Figuring out the fix

The situation called for rethinking the tuning. Delta suggested that adaptive amplitude control could fix AHP’s precision and reliability. AHP could measure every sine wave cycle and compare it to the target. Then the controller adjusts the amplitude and offset for the following sine wave cycle until the target and actual forces coincide.
Reuman identified a repeating wave pattern in the force curve. Delta’s sample project provided the foundation for implementing adaptive amplitude control, and Reuman added the wave pattern solution he developed. If all axes were synchronous, then the peaks would be flat. Based on the input frequencies, Reuman used Delta’s RMCTools software to identify the wave pattern in the wave crests and troughs and arrive at a method of offset and amplitude gains to compensate for it. For example, if the highest peaks occurred with every fourth wave, then the instance of one peak wave could inform how to compensate for the next fourth peak. (In reality, Reuman ultimately compensated for every sixteenth peak.) This dynamic approach proved far better than AHP’s previous approach of applying one set of offset and amplitude gain values for every wave. With wave peaks brought back within acceptance tolerances, AHP could successfully use PID control to control force between the peaks and thus rectify that runaway force growth.
The combination of adaptive control and PID tuning was the missing key. Reuman mapped the changes he worked out in RMCTools to his own application. No additional sensors or other equipment were needed to successfully implement adaptive control. It simply dropped into place via software.
With Delta’s RMCTools software and support, Reuman had his sine wave, complete with initial tuning, running “literally in a couple of hours.”
“One really helpful feature with Delta Motion is that it can autotune,” Reuman said. “During autotuning, it measures the system behavior and creates a system response. Based on the Actual Position, Target Position, and Control Output, the Auto Tuning algorithm calculates a system response model. That’s very important when controlling hydraulics because there are so many unknown factors in the system.”
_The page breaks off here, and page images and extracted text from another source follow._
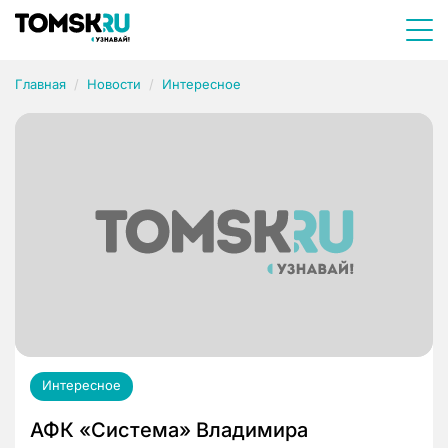
Главная
Новости
Интересное
Интересное
АФК «Система» Владимира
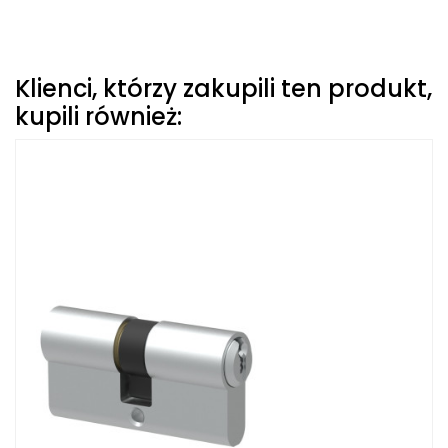
Klienci, którzy zakupili ten produkt,
kupili również:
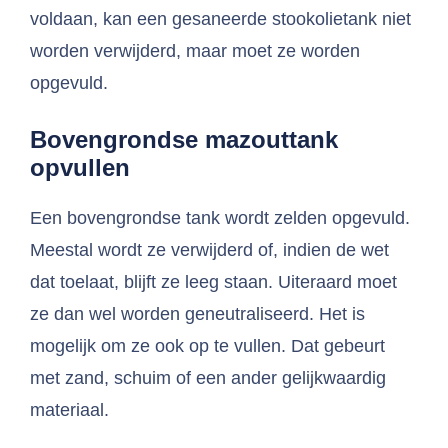
voldaan, kan een gesaneerde stookolietank niet
worden verwijderd, maar moet ze worden
opgevuld.
Bovengrondse mazouttank
opvullen
Een bovengrondse tank wordt zelden opgevuld.
Meestal wordt ze verwijderd of, indien de wet
dat toelaat, blijft ze leeg staan. Uiteraard moet
ze dan wel worden geneutraliseerd. Het is
mogelijk om ze ook op te vullen. Dat gebeurt
met zand, schuim of een ander gelijkwaardig
materiaal.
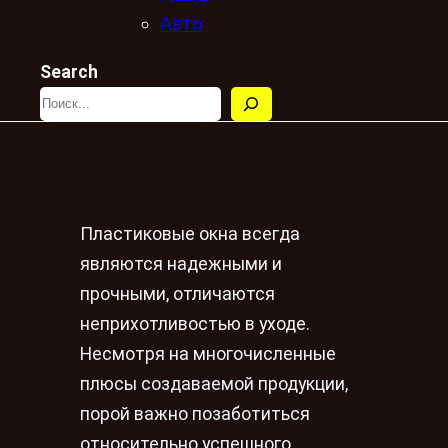
Авто
Search
Пластиковые окна всегда
являются надежными и
прочными, отличаются
неприхотливостью в уходе.
Несмотря на многочисленные
плюсы создаваемой продукции,
порой важно позаботиться
относительно успешного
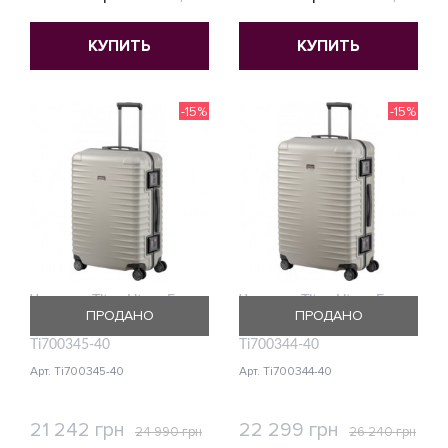
КУПИТЬ
КУПИТЬ
-15%
-15%
Чемодан Titan Litron Frame
Чемодан Titan Litron Frame
ПРОДАНО
ПРОДАНО
Champagner Средний
Champagner Большой
Ti700345-40
Ti700344-40
Арт. Ti700345-40
Арт. Ti700344-40
21 242 грн
22 299 грн
24 990 грн
26 240 грн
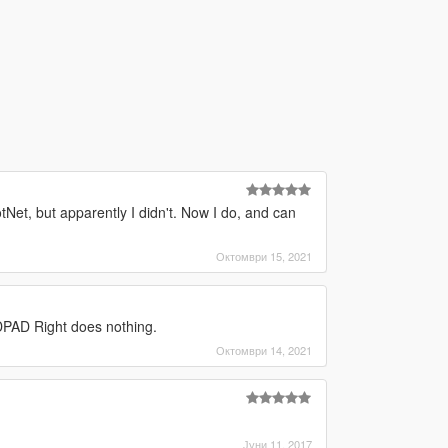
tNet, but apparently I didn't. Now I do, and can
Октомври 15, 2021
DPAD Right does nothing.
Октомври 14, 2021
Јуни 11, 2017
Reuman pointed to oil temperatures and the temperature fluctuations that impact system behavior. The variation in oil temperature caused large fluctuations in system response. Implementing a Gain Schedule enabled the controller to dynamically adjust control response based on the system (or in this case, environmental) conditions. The RMC Motion Controller has the ability to dynamically adjust parameters to maintain the required performance levels.
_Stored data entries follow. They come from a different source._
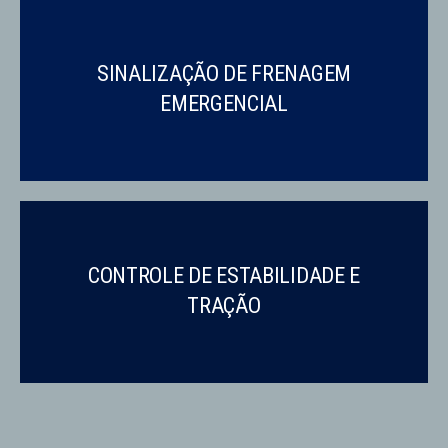
SINALIZAÇÃO DE FRENAGEM
EMERGENCIAL
CONTROLE DE ESTABILIDADE E
TRAÇÃO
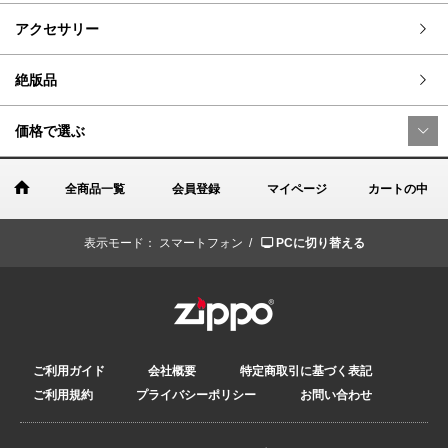
アクセサリー
絶版品
価格で選ぶ
全商品一覧
会員登録
マイページ
カートの中
表示モード：
スマートフォン /
PCに切り替える
ご利用ガイド
会社概要
特定商取引に基づく表記
ご利用規約
プライバシーポリシー
お問い合わせ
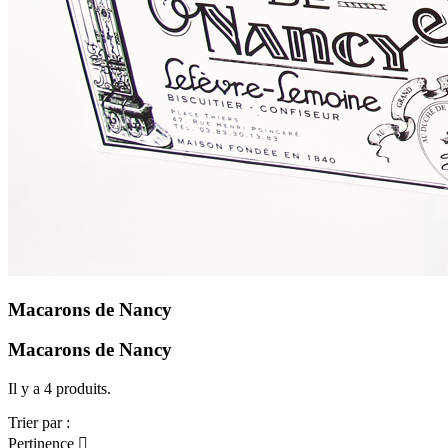
Macarons de Nancy
Macarons de Nancy
Il y a 4 produits.
Trier par :
Pertinence

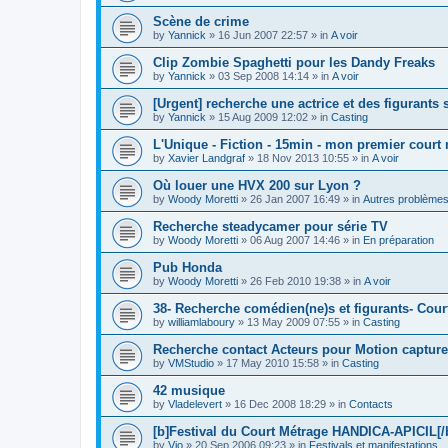
Scène de crime
by
Yannick
»
16 Jun 2007 22:57
» in
A voir
Clip Zombie Spaghetti pour les Dandy Freaks
by
Yannick
»
03 Sep 2008 14:14
» in
A voir
[Urgent] recherche une actrice et des figurants
by
Yannick
»
15 Aug 2009 12:02
» in
Casting
L'Unique - Fiction - 15min - mon premier court
by
Xavier Landgraf
»
18 Nov 2013 10:55
» in
A voir
Où louer une HVX 200 sur Lyon ?
by
Woody Moretti
»
26 Jan 2007 16:49
» in
Autres problème
Recherche steadycamer pour série TV
by
Woody Moretti
»
06 Aug 2007 14:46
» in
En préparation
Pub Honda
by
Woody Moretti
»
26 Feb 2010 19:38
» in
A voir
38- Recherche comédien(ne)s et figurants- Cour
by
williamlaboury
»
13 May 2009 07:55
» in
Casting
Recherche contact Acteurs pour Motion capture
by
VMStudio
»
17 May 2010 15:58
» in
Casting
42 musique
by
Vladelevert
»
16 Dec 2008 18:29
» in
Contacts
[b]Festival du Court Métrage HANDICA-APICIL[/
by
Vio
»
20 Sep 2006 09:23
» in
Festivals et manifestations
The precise results needed
It took AHP roughly one week to configure the hydraulics and another one to two weeks to fully tune and integrate the Delta RMC with the entire ball joint testing system. Like many solution integrators, AHP isn’t privy to whatever ROI metrics the client used for its ball joint tester project. However, in a sense, the ROI boils down to a 0 or 1 proposition. The automotive manufacturer can do something it simply couldn’t before. Alternatively, ROI might be estimated using hypothetical failure rates.
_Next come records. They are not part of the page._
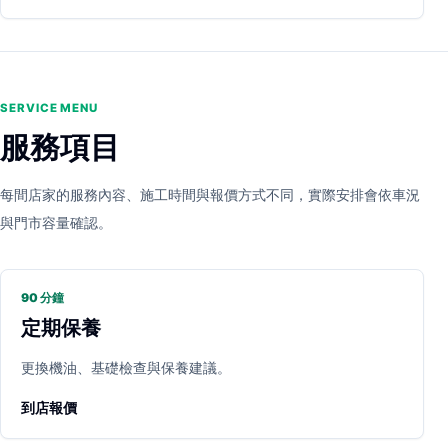
SERVICE MENU
服務項目
每間店家的服務內容、施工時間與報價方式不同，實際安排會依車況
與門市容量確認。
90 分鐘
定期保養
更換機油、基礎檢查與保養建議。
到店報價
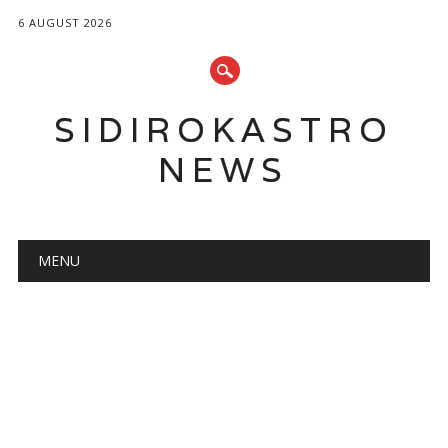
6 AUGUST 2026
SIDIROKASTRO
NEWS
Main menu
Skip
MENU
to
content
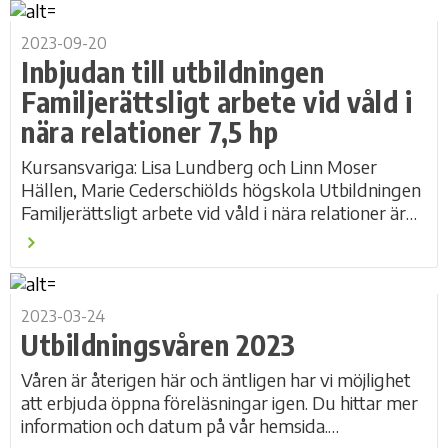
2023-09-20
Inbjudan till utbildningen
Familjerättsligt arbete vid våld i
nära relationer 7,5 hp
Kursansvariga: Lisa Lundberg och Linn Moser
Hällen, Marie Cederschiölds högskola Utbildningen
Familjerättsligt arbete vid våld i nära relationer är
en uppdragsutbildning som startar i mars...
2023-03-24
Utbildningsvåren 2023
Våren är återigen här och äntligen har vi möjlighet
att erbjuda öppna föreläsningar igen. Du hittar mer
information och datum på vår hemsida.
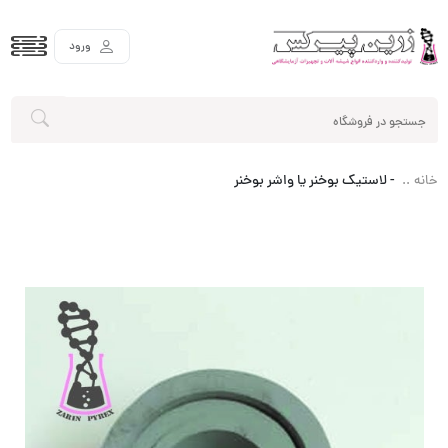
ورود
-
لاستیک بوخنر یا واشر بوخنر
خانه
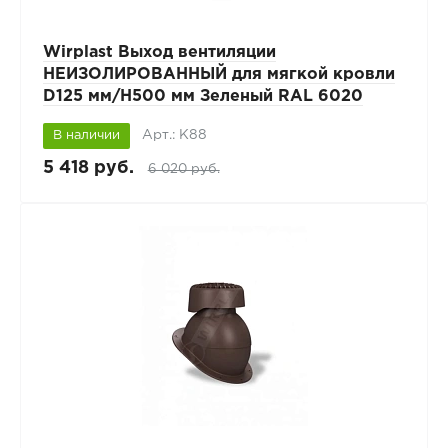
Wirplast Выход вентиляции
НЕИЗОЛИРОВАННЫЙ для мягкой кровли
D125 мм/H500 мм Зеленый RAL 6020
Арт.: К88
В наличии
5 418 руб.
6 020 руб.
“You have to imagine that when a batch is coming off the production line, and they are distributing those parts all around the world, a batch with production failures — because it wasn’t well tested — is going to cause very high expenses,” Reuman said. “That’s why we picked the best components and partners for this job. There are so many factors in hydraulics that aren’t the same for electric-driven axes.”
Tim Gessner is director for Business Development at Delta Motion.